On a few occasions, my quarantine buddies would join me in the kitchen. Most Friday afternoons, we took Zoom Challah-making classes and treated ourselves to full-blown, potluck-style Shabbat dinners—something I hadn't done since before my Bat Mitzvah in 2004. One night, we hosted a Chopped-style challenge in which two of us went head-to-head cooking three-course meals out of mystery ingredients. For what it's worth, I won, but we all walked away feeling bonded by the experience.
Spending hours in front of a hot stove each night gave me purpose and made me feel productive at a time when I really needed it, and enjoying my creations with the people I love taught me the true emotional value of cooking.

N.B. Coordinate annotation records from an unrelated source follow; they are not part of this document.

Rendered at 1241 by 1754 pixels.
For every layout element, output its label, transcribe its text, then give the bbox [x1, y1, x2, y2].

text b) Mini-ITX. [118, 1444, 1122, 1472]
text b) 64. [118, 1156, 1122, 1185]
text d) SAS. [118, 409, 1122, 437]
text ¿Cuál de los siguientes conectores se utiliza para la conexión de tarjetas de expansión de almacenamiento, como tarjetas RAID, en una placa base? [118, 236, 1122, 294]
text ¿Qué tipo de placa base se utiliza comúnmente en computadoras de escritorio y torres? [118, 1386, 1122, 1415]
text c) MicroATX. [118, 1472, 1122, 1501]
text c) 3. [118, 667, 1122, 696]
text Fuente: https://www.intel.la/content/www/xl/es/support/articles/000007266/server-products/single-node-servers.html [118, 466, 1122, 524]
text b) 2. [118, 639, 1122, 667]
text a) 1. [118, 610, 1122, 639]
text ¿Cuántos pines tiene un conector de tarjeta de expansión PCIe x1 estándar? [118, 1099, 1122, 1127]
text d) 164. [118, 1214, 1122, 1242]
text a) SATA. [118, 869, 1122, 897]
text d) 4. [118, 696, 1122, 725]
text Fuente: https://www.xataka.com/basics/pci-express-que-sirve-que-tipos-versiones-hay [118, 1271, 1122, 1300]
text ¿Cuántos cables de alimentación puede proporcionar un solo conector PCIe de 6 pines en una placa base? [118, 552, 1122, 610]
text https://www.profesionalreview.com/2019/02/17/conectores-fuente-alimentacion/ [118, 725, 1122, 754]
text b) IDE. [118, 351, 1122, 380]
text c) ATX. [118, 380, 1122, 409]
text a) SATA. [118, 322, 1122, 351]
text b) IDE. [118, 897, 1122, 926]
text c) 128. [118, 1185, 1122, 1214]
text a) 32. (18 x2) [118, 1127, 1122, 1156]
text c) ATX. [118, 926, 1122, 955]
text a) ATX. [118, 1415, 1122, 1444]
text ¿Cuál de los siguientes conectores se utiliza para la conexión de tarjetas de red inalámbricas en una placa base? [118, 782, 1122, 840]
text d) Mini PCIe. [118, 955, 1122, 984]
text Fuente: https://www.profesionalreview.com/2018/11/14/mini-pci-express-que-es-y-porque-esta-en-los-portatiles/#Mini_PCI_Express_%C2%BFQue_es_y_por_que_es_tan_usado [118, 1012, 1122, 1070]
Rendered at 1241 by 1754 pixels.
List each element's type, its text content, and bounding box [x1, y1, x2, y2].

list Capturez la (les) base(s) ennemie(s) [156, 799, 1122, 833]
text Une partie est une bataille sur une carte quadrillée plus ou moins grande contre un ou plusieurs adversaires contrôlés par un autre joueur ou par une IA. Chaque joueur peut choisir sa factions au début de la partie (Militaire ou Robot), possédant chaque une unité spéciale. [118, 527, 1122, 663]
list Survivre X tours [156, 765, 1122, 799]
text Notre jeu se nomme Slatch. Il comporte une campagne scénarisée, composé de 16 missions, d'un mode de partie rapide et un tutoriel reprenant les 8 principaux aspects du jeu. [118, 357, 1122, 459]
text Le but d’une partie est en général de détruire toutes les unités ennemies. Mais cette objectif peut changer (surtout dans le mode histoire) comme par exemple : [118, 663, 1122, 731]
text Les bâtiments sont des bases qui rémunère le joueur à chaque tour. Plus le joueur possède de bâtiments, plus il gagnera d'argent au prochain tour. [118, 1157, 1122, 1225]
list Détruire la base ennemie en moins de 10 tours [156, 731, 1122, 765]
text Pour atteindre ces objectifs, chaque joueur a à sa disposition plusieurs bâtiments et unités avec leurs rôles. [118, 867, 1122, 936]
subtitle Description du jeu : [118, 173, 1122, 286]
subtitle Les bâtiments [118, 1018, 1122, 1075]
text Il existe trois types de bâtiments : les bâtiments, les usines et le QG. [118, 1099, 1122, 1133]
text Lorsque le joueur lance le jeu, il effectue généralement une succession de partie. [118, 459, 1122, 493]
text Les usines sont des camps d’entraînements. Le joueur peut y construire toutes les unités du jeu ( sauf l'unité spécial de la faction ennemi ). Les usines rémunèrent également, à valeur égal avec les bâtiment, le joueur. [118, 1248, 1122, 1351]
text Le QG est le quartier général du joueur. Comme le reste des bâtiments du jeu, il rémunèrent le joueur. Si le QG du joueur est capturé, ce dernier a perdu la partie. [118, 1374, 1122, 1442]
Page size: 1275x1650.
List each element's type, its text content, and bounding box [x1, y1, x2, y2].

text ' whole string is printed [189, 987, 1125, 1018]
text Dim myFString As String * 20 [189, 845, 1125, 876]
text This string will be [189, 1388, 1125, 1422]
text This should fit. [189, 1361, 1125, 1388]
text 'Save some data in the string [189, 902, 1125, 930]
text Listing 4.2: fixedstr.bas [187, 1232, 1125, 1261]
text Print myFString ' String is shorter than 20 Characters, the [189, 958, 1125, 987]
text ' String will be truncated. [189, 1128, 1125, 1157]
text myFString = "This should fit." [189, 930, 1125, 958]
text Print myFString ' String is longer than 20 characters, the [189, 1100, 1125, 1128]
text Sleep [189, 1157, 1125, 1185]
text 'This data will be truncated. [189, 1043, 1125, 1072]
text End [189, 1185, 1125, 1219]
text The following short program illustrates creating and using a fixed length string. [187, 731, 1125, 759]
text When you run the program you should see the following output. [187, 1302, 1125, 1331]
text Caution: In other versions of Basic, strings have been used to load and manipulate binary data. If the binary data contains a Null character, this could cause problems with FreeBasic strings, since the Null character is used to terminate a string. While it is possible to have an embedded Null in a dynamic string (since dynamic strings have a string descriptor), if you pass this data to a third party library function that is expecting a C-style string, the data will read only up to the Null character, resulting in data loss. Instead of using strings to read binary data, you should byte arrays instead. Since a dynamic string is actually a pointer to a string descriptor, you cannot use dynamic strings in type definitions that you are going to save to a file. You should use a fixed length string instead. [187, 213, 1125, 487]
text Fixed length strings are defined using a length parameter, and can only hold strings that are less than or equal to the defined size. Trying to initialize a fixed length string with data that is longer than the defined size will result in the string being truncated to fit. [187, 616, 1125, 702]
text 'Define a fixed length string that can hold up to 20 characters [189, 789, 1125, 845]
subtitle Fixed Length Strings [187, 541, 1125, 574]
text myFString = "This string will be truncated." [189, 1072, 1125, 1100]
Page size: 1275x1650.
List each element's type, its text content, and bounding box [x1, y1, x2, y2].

During such a complicated/anxiety-inducing/scary (or, ya know, "unprecedented") time, nothing made me happier than sitting around the dining room table and watching people I love take the first bite of something I had made. Having dinner together was one of the only times during the day that we could unplug from whatever was going on in the world, and take a break to pretend (for 20-30 minutes, at least), that everything was normal. We had a "no bad news" and "no screens" policy, and I asked everyone to go around the table and share one positive thing that they'd learned in the last 24 hours. Through all of this, the idea of "comfort food" took on an entirely new meaning.
Though it was technically thrust upon me against my will, my COVID-19-induced shift toward self-reliance in the kitchen pushed me to re-evaluate my relationship with food. Not only am I now a damn good cook, I've also developed a deeper understanding of just how meaningful creating and sharing a meal can be. I used to just focus on making food that would fill me up and give me the nutrients I needed; I never imagined that the cooking process itself could be fun or emotionally rewarding. But I was proven wrong. Spending hours in front of a hot stove each night gave me purpose and made me feel productive at a time when I really needed it, and enjoying my creations with the people I love taught me the true emotional value of cooking. Something that was once stressful and unpleasant wound up bringing me a whole lot of joy when few other things could.
Even now that restaurants have started to re-open, and I can eat something other than a Whopper without having to make it myself, I still relish my time in the kitchen. I may not be whipping up the entirety of the Well+Good Cookbook on a random Tuesday night anymore, but just knowing that I can has given me a newfound confidence that has stuck with me. And for what it's worth? I haven't set off a smoke alarm since June.